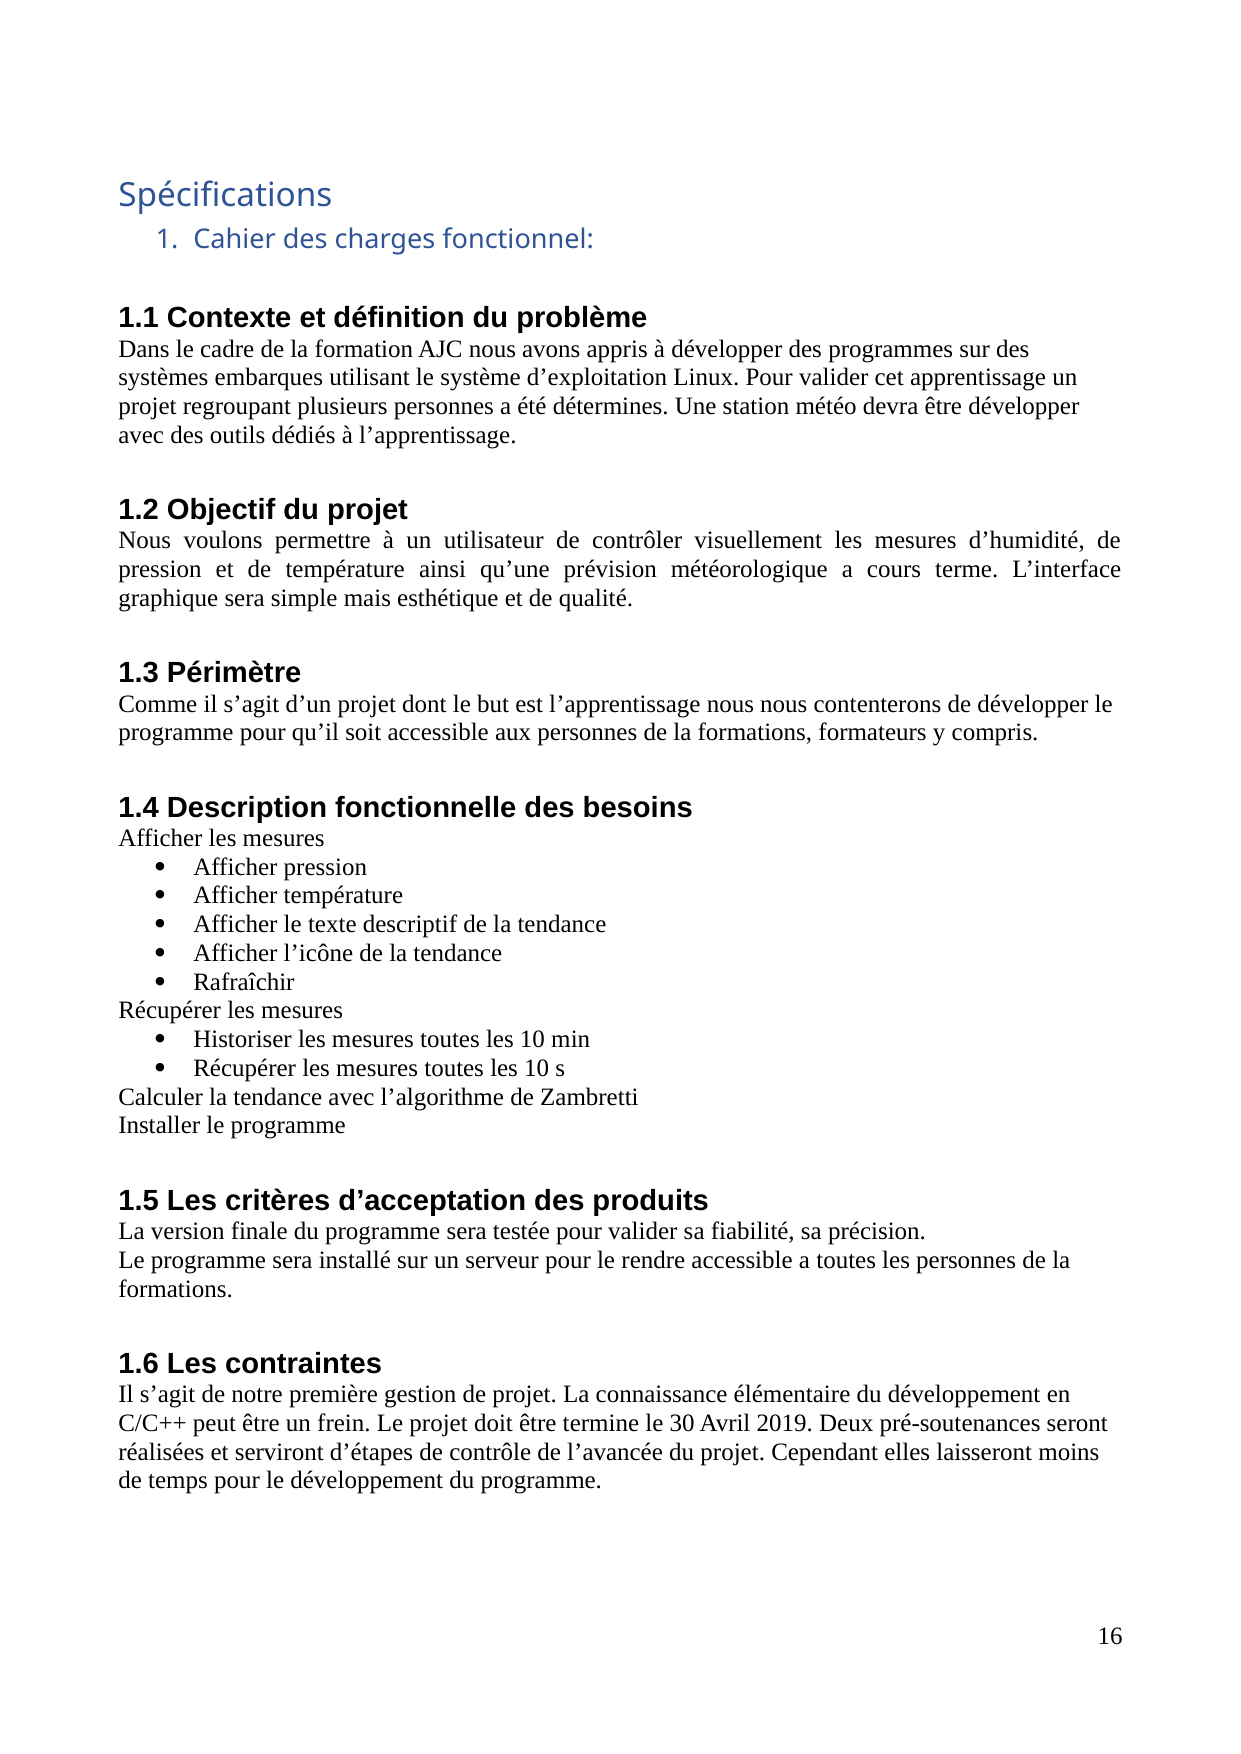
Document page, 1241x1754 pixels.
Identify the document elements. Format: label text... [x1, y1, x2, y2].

subtitle 1.6 Les contraintes [118, 1346, 1122, 1379]
list Cahier des charges fonctionnel: [156, 220, 1122, 257]
text Il s’agit de notre première gestion de projet. La connaissance élémentaire du développement en C/C++ peut être un frein. Le projet doit être termine le 30 Avril 2019. Deux pré-soutenances seront réalisées et serviront d’étapes de contrôle de l’avancée du projet. Cependant elles laisseront moins de temps pour le développement du programme. [118, 1379, 1122, 1494]
text Afficher les mesures [118, 823, 1122, 852]
list Rafraîchir [156, 967, 1122, 996]
subtitle Spécifications [118, 170, 1122, 216]
list Récupérer les mesures toutes les 10 s [156, 1053, 1122, 1082]
text Calculer la tendance avec l’algorithme de Zambretti [118, 1082, 1122, 1111]
subtitle 1.2 Objectif du projet [118, 492, 1122, 526]
list Afficher l’icône de la tendance [156, 938, 1122, 967]
text Nous voulons permettre à un utilisateur de contrôler visuellement les mesures d’humidité, de pression et de température ainsi qu’une prévision météorologique a cours terme. L’interface graphique sera simple mais esthétique et de qualité. [118, 526, 1122, 612]
text Installer le programme [118, 1111, 1122, 1139]
subtitle 1.4 Description fonctionnelle des besoins [118, 789, 1122, 823]
list Afficher température [156, 881, 1122, 909]
list Afficher le texte descriptif de la tendance [156, 909, 1122, 938]
subtitle 1.3 Périmètre [118, 655, 1122, 689]
text La version finale du programme sera testée pour valider sa fiabilité, sa précision. [118, 1216, 1122, 1245]
text Récupérer les mesures [118, 996, 1122, 1024]
list Afficher pression [156, 852, 1122, 881]
list Historiser les mesures toutes les 10 min [156, 1024, 1122, 1053]
subtitle 1.5 Les critères d’acceptation des produits [118, 1183, 1122, 1216]
subtitle 1.1 Contexte et définition du problème [118, 300, 1122, 334]
text Dans le cadre de la formation AJC nous avons appris à développer des programmes sur des systèmes embarques utilisant le système d’exploitation Linux. Pour valider cet apprentissage un projet regroupant plusieurs personnes a été détermines. Une station météo devra être développer avec des outils dédiés à l’apprentissage. [118, 334, 1122, 449]
text Comme il s’agit d’un projet dont le but est l’apprentissage nous nous contenterons de développer le programme pour qu’il soit accessible aux personnes de la formations, formateurs y compris. [118, 689, 1122, 746]
text Le programme sera installé sur un serveur pour le rendre accessible a toutes les personnes de la formations. [118, 1245, 1122, 1302]
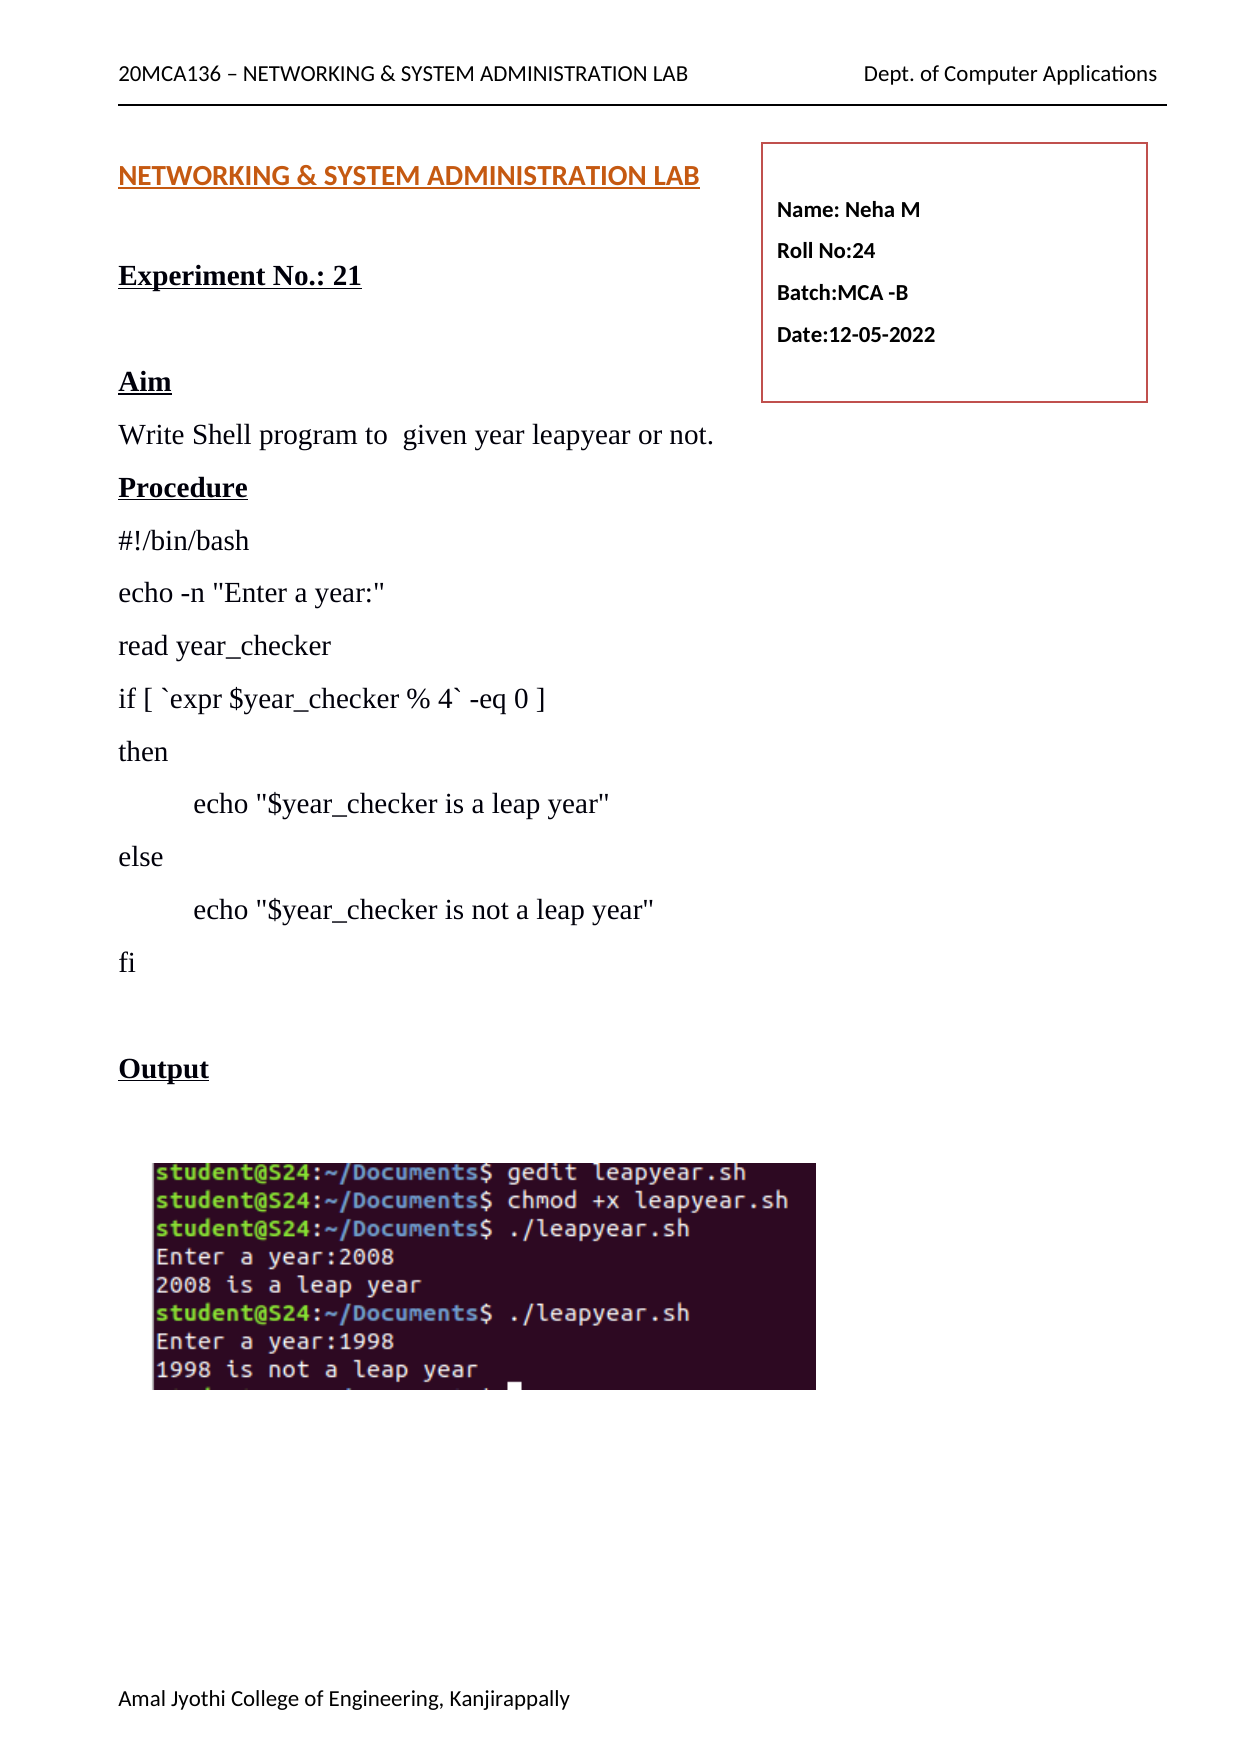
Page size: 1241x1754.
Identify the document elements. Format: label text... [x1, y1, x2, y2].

text [1148, 258, 1167, 292]
text Name: Neha M [777, 197, 1132, 222]
text NETWORKING & SYSTEM ADMINISTRATION LAB [118, 157, 761, 192]
text echo "$year_checker is not a leap year" [118, 892, 1167, 926]
text #!/bin/bash [118, 523, 1167, 556]
text else [118, 839, 1167, 873]
text [1148, 364, 1167, 398]
picture [151, 1163, 816, 1390]
text Experiment No.: 21 [118, 258, 761, 292]
text echo -n "Enter a year:" [118, 575, 1167, 609]
text Aim [118, 364, 761, 398]
text read year_checker [118, 628, 1167, 662]
text Write Shell program to given year leapyear or not. [118, 417, 1167, 451]
text echo "$year_checker is a leap year" [118, 787, 1167, 820]
text fi [118, 945, 1167, 979]
text Output [118, 1051, 1167, 1084]
text Date:12-05-2022 [777, 322, 1132, 347]
text Procedure [118, 470, 1167, 503]
text Roll No:24 [777, 239, 1132, 264]
text then [118, 734, 1167, 767]
text if [ `expr $year_checker % 4` -eq 0 ] [118, 681, 1167, 714]
text Batch:MCA -B [777, 281, 1132, 306]
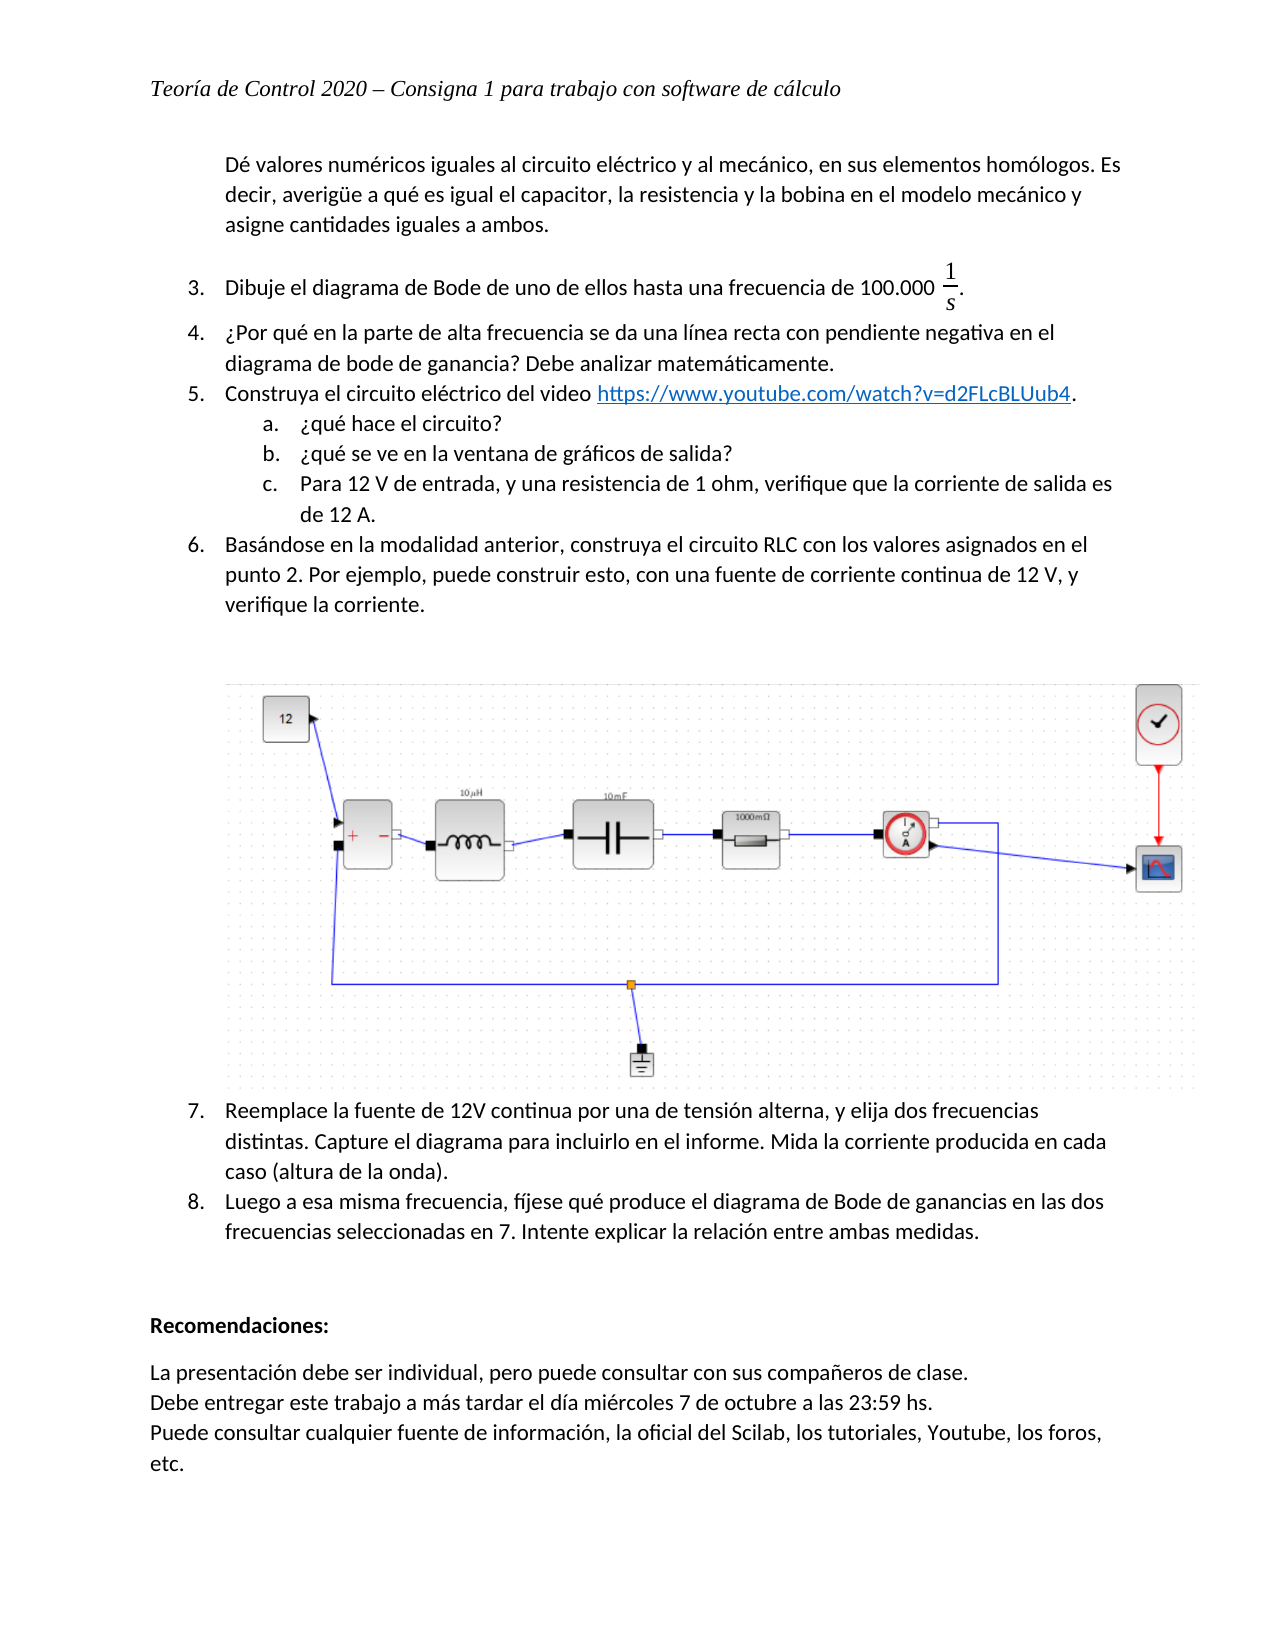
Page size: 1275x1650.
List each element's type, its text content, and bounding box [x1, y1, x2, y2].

* * * * *

How many lines of the entries above contain the string "température"? Letter case must match. Reply with the number alone.

2